Lauri Markkanen was selected seventh (and would be the perfect stretch-four for the Phoenix Suns right now).
Donovan Mitchell was taken at 13 (imagine Mitchell and Devin Booker running the Suns’ backcourt together?)
McDonough even missed out on Kyle Kuzma who was taken 27th overall, when he had the 32nd overall pick (which he used to take Davon Reed) and a number of assets to have at least traded up to take the star power forward that the Los Angeles Lakers think so highly of, they refused to offer him in a trade for Anthony Davis.
Imagine that.
Imagine any one of those players on the Phoenix Suns now with Josh Jackson elsewhere in the league (who cares! He’s their problem).

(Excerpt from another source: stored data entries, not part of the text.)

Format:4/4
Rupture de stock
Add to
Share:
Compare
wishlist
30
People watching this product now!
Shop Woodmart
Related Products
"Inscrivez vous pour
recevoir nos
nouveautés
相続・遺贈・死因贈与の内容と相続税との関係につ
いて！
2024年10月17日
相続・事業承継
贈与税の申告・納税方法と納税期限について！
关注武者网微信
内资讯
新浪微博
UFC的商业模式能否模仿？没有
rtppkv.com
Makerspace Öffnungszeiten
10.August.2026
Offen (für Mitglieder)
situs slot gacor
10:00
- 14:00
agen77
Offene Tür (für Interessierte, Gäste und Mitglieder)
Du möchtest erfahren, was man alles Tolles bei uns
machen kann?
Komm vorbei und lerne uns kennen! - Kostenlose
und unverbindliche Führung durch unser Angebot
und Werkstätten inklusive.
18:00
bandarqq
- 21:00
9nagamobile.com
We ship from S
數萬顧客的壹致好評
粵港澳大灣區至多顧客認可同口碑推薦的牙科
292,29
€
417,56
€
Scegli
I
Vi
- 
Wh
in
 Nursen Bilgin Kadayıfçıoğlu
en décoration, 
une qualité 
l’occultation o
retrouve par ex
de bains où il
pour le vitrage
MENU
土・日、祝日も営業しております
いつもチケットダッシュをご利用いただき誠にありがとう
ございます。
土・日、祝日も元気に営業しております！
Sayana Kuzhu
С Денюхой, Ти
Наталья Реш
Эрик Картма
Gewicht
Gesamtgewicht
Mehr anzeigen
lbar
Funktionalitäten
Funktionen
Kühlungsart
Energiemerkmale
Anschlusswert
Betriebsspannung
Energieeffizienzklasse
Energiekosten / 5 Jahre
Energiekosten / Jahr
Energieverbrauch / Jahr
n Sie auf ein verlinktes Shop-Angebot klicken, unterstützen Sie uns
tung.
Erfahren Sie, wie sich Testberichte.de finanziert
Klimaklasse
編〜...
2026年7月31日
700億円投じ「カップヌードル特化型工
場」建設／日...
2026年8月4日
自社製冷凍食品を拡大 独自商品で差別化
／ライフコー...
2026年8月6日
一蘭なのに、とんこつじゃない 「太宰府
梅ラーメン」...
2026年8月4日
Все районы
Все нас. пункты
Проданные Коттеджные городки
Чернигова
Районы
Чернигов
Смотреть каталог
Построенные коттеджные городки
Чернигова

Imagine if the rebuilding from scratch strategy had worked because McDonough had actually targeted and drafted the best available talent, rather than the least prepared and most immature person (who also now has the worst Win Share of his entire draft class) who continues to screw the franchise even in departure because new General Manager James Jones was forced to attach two second round picks just to get rid of him.
We’ll never know what could have happened had Ryan McDonough traded Josh Jackson for Kyrie Irving (we have to presume that the GM would have not only sought out – and attracted – better free agents than he did, arguably making the Suns a playoff team at least one in the last two seasons.
(Then again, they never would have had the first overall pick and the right to draft Deandre Ayton).
Josh Jackson and Ryan McDonough were an absolute match made in, well, not Heaven. McDonough was probably entirely right in not trading for Kyrie Irving, but he was 100% and inexcusably wrong in who he drafted that day in 2017.